In the days prior, Credit Suisse's share price had crashed and other European banks indicated they would require up-front payments in their dealings with the bank.
It pointed to a drop in trust and confidence between European banks.
At a weekend press conference, Credit Suisse chair Axel Lehmann told reporters the "latest developments that emanated from the banks in the US hit us at the most unfavourable moment."
"The accelerating loss of confidence and the escalation over the last few days have made it clear that Credit Suisse can no longer exist in its current form.
"We are happy to have found a solution, which I'm convinced will bring lasting stability and security for clients, staff, financial markets and to Switzerland."
Part of the solution, though, was to wipe out the bank's hybrid bond holders.
That is, the Additional Tier 1 (AT1) bond owners.
The owners of these securities bought them knowing in the event of a financial disaster, their securities would be either converted to shares or written down.
In this case, a combined $17 billion worth was written down, in a wipe-out for those investors.
On the other hand, shareholders will suffer losses but not a total loss.
It's controversial because shareholders normally follow bond holders in terms of access to returns as a company is wound-up.
It's so controversial that the European Central Bank and Bank of England were quick to distance themselves from the Swiss authorities' actions, while some of the aggrieved bondholders are pondering legal action.
There's even been talk of recalling Switzerland's parliament to consider challenging to parts of the deal.
It's not surprising then that shares in AT1 bond holder HSBC fell heavily on Monday.
The stock recouped some of those losses on Tuesday.
'Hunt and destroy'
Analysts say financial markets are now looking for other firms holding Credit Suisse debt.
"The market is playing hunt and destroy now with [perceived] weakness," Marcus Today analyst Henry Jennings said.
"Deutsche [Bank] would be one target. That would be too big to fail."

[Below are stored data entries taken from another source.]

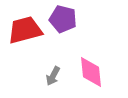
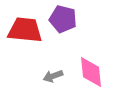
red trapezoid: rotated 21 degrees clockwise
gray arrow: rotated 42 degrees clockwise
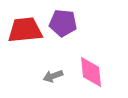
purple pentagon: moved 4 px down; rotated 8 degrees counterclockwise
red trapezoid: rotated 12 degrees counterclockwise
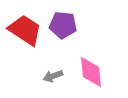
purple pentagon: moved 2 px down
red trapezoid: rotated 39 degrees clockwise
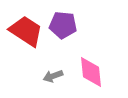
red trapezoid: moved 1 px right, 1 px down
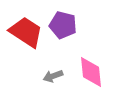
purple pentagon: rotated 8 degrees clockwise
red trapezoid: moved 1 px down
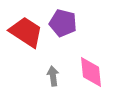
purple pentagon: moved 2 px up
gray arrow: rotated 102 degrees clockwise
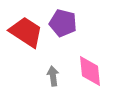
pink diamond: moved 1 px left, 1 px up
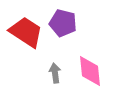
gray arrow: moved 2 px right, 3 px up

In addition, central banks across the world are working in unison to reassure banks and their customers they are standing ready to support the normal and efficient flow of cash and assets.

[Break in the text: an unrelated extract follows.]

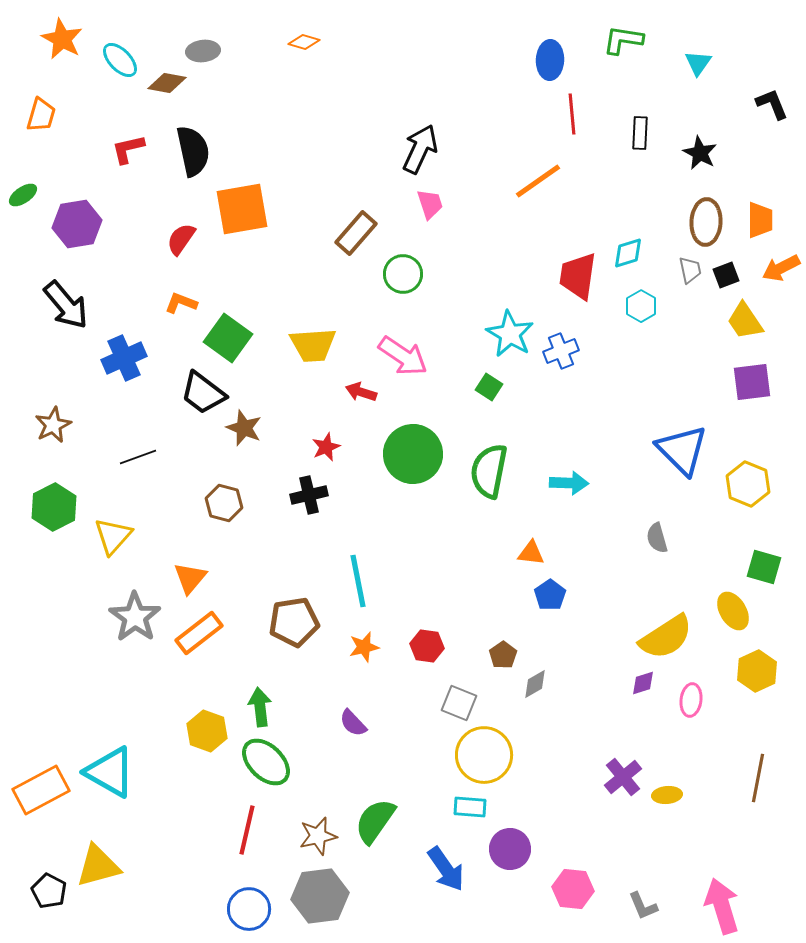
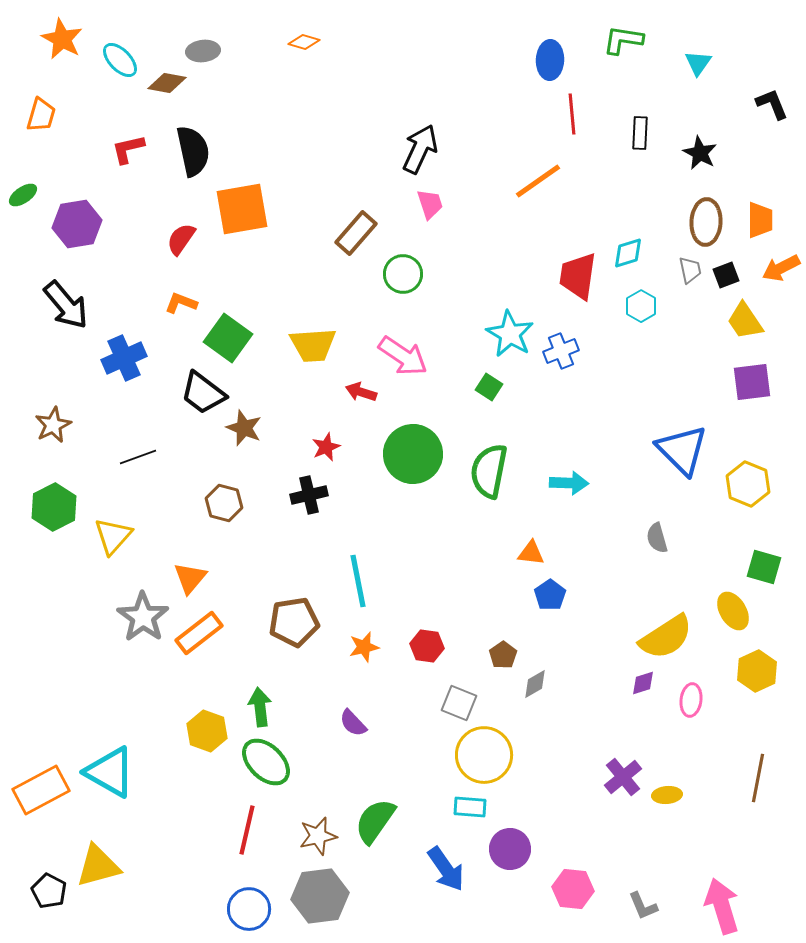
gray star at (135, 617): moved 8 px right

In practical terms, the Bank of Canada, the Bank of England, the Bank of Japan, the European Central Bank, the Federal Reserve and the Swiss National Bank have announced a coordinated action to enhance the provision of liquidity.
They'll do this via the standing US Dollar Liquidity Swap Line Arrangements, which will give banks daily, rather than weekly, access to US dollars.
They haven't needed it yet, but they may soon, with one key event in particular this week that could yet shake markets again.
That big financial event over the next 24 to 48 hours is the Federal Reserve's meeting to decide on its interest rate policy, with an announcement due early on Thursday morning AEDT.
The expectation is that the central bank will either choose to hike its "Federal Funds Rate" by 0.25 percentage points, or pause on its rate hikes.
But investors will also be watching for indications of how many more rate hikes Fed members expect to push through to get inflation back under control, and how those have changed since the last meeting.
Tuesday's March Reserve Bank meeting minutes confirm Australia's central bank will also consider pausing its interest rate hikes next month.
"At what point it will be appropriate to pause will be determined by the data and the board's assessment of the outlook," the minutes noted.
The central question facing global financial markets at present is whether central banks need to stop increasing interest rates in the face of banking turmoil, or if inflation represents too big a threat to even consider it as an option.
The key question facing central banks is much the same: is banking turmoil close to crashing the real economy, or is inflation still the greater threat?